39. En tant que corapporteurs, nous pensons que l’évolution politique
déterminante qu’a connue le Monténégro est l’occasion pour tous
les acteurs politiques de montrer que le Monténégro est non seulement capable
de gérer un changement démocratique de majorité, mais qu’il arrive
à confirmer son orientation européenne et à se conformer à ses obligations,
notamment dans les quatre domaines clés déterminés par la Résolution 2030 (2015).

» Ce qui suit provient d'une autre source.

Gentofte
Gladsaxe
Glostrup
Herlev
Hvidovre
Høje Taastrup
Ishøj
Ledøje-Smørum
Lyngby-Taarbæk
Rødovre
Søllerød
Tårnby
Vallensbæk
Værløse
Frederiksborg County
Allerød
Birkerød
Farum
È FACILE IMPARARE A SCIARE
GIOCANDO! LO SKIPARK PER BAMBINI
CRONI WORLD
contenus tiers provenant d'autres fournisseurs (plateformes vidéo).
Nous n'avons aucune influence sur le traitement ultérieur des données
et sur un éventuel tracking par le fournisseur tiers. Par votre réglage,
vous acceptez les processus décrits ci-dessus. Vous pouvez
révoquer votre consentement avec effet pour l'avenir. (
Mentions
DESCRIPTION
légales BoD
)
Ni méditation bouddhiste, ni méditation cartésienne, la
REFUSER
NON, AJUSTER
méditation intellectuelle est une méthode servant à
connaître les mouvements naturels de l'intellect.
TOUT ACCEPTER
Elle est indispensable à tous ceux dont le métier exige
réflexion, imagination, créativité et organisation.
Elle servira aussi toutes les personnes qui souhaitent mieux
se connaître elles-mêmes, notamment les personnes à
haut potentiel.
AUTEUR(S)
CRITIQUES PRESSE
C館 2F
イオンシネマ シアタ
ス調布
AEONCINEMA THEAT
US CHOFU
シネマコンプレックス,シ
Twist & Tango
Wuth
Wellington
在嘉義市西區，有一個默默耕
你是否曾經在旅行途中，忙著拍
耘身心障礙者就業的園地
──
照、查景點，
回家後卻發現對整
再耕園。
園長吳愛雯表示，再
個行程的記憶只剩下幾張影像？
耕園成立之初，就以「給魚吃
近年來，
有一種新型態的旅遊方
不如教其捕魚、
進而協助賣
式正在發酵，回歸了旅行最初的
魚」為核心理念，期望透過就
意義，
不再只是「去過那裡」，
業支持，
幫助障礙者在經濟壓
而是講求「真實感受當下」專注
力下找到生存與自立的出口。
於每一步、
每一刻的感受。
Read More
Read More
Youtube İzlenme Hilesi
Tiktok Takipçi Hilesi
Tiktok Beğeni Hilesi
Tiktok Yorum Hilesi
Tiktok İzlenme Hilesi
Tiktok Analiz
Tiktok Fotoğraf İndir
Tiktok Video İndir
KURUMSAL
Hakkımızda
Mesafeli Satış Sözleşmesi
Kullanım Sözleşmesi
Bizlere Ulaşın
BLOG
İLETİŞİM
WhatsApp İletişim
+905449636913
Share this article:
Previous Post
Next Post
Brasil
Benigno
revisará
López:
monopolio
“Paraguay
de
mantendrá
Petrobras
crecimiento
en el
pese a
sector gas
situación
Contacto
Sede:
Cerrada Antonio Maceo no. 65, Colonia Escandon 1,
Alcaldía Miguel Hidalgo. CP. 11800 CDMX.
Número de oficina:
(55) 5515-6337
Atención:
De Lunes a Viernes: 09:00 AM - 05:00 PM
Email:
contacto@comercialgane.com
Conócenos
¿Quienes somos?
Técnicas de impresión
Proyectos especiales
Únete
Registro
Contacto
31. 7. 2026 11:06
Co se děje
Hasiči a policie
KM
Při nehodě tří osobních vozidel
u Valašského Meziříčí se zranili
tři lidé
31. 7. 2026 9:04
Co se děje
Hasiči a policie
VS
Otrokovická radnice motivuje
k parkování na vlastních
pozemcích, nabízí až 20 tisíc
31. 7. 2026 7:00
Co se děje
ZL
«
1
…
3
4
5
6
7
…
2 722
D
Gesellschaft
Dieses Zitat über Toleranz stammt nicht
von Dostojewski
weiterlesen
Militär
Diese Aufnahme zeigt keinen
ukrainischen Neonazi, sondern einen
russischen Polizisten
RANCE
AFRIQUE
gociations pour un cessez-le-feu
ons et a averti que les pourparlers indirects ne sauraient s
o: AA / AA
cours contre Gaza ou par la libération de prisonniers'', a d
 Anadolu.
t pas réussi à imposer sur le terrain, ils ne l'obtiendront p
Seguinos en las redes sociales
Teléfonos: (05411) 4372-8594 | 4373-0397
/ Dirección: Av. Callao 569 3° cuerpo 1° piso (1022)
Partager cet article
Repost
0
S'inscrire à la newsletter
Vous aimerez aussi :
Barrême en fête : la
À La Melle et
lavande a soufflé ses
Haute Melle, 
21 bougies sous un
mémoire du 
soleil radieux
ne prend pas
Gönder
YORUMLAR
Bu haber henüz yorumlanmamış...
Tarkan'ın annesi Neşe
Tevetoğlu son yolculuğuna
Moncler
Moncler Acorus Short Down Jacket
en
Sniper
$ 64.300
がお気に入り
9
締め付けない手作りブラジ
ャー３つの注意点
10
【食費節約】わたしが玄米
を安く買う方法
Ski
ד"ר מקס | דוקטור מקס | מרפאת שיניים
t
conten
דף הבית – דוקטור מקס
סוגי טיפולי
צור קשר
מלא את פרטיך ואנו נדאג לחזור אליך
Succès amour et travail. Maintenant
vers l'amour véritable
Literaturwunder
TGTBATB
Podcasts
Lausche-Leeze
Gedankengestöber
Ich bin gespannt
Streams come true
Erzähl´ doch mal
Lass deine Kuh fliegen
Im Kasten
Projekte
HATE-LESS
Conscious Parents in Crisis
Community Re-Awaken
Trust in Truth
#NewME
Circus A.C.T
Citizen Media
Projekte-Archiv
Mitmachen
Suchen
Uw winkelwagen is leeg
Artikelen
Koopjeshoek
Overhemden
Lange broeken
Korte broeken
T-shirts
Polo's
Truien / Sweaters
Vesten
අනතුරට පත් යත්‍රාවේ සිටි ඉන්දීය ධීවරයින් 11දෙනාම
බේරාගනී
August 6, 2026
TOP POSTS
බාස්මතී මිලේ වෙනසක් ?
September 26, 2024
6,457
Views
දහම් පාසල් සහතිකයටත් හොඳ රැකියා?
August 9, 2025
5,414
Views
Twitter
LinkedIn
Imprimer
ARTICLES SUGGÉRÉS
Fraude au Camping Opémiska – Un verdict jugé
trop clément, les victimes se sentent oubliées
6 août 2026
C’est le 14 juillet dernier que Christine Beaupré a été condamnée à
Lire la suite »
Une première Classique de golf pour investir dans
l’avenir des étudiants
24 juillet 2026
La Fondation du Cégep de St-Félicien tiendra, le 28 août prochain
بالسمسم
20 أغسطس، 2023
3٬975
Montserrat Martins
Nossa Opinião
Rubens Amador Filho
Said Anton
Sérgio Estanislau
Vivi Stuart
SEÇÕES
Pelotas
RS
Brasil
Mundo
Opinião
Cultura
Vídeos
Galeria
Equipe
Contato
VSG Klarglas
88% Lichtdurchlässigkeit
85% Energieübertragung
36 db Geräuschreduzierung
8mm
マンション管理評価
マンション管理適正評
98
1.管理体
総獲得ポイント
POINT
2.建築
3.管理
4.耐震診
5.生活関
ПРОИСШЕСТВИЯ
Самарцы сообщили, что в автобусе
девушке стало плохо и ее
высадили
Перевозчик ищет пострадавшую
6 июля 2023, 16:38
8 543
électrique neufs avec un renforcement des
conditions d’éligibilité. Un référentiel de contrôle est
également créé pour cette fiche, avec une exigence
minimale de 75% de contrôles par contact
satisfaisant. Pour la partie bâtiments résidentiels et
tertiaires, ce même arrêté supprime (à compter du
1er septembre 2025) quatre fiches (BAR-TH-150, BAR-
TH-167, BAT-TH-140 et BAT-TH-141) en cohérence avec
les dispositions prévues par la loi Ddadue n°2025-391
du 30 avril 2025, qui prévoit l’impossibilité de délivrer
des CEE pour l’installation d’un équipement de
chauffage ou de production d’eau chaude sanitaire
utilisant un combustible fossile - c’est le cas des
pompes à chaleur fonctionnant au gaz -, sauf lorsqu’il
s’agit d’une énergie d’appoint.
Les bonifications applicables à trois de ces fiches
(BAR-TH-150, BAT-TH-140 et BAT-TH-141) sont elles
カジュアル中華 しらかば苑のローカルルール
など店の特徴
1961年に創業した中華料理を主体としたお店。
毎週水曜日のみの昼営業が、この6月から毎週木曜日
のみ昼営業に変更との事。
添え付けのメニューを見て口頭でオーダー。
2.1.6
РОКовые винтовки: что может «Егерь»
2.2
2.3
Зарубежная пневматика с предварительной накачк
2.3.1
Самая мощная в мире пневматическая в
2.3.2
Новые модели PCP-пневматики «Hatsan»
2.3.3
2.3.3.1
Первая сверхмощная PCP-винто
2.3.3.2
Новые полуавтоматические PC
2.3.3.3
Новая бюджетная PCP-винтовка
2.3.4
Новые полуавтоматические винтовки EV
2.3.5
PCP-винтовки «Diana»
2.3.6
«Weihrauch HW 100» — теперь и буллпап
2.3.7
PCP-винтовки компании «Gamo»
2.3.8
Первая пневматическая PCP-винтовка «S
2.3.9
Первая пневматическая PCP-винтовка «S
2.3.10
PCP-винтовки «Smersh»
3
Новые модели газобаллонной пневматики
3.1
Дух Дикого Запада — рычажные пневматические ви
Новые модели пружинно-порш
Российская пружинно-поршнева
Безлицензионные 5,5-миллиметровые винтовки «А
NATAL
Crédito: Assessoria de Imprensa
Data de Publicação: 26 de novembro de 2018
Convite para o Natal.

4. Propositions d’amendements
40. Compte tenu des récents développements
qu’a connus le Monténégro, nous souhaiterions proposer les amendements
suivants au projet de résolution sur le dialogue postsuivi avec
le Monténégro, qui figure dans le Doc. 15132:
Amendement A
Après le paragraphe 5.5. insérer le paragraphe suivant:
«salue la décision des autorités monténégrines de demander l'avis de la Commission de Venise sur les projets de loi modifiant la loi sur le ministère public et la loi sur ministère public pour la criminalité organisée et la corruption, et de suspendre leur adoption jusqu'à ce que l'avis soit rendu; et les invite à mettre pleinement en œuvre les recommandations formulées par la Commission de Venise.»
Amendement B
Après le paragraphe 6.3., insérer le paragraphe suivant:
«salue la maturité politique dont ont fait preuve tant la nouvelle majorité que la nouvelle opposition immédiatement après les élections d’août 2020, ce qui a permis un transfert pacifique du pouvoir, et les invite instamment à poursuivre sur cette tendance positive; dans le même temps, regrette que le cadre juridique électoral soit resté largement inchangé lors des dernières élections générales, malgré les recommandations répétées du Bureau des institutions démocratiques et des droits de l'homme de l’Organisation pour la sécurité et la coopération en Europe (BIDDH/OSCE) visant à remédier à ses défauts et à ses limites, et que des pratiques contraires aux principes du BIDDH/OSCE aient une nouvelle fois été observées lors de ces élections, notamment en matière d’abus des ressources de l’État, de couverture indépendante des médias et de financement de la campagne électorale».
Amendement C
Au paragraphe 9.4, après les mots « personnes LGBTI », remplacer la fin de la phrase par les mots suivants:
«et salue l’adoption en juillet 2020 par le parlement de la loi sur le partenariat de personnes de même sexe».
Amendement D
Remplacer le paragraphe 11.4 par le paragraphe suivant:
«se félicite de l’adoption de modifications de la loi le 28 décembre 2020, solution qui respecte à la fois la démocratie et l’État de droit, et qui porte sur les dispositions controversées, tout en conservant celles qui constituent un véritable progrès; en même temps, regrette que la consultation de toutes les communautés religieuses sur ces modifications n’ait pas été pleinement inclusive».
Amendement E
Supprimer le paragraphe 14.1.
Amendement F
Remplacer le paragraphe 17 par le paragraphe suivant:
«Concernant la loi sur la liberté de religion, l’Assemblée veillera à ce que sa mise en œuvre respecte les normes européennes, ainsi que les recommandations de la Commission de Venise.»
Amendement G
Après le paragraphe 17, insérer le paragraphe suivant:
«En ce qui concerne la situation des minorités, l’Assemblée suivra de près les enquêtes ouvertes sur les allégations de crimes de haine et d’agressions à motivation ethnique et religieuse qui ont eu lieu depuis l’annonce des résultats des élections du mois d’août».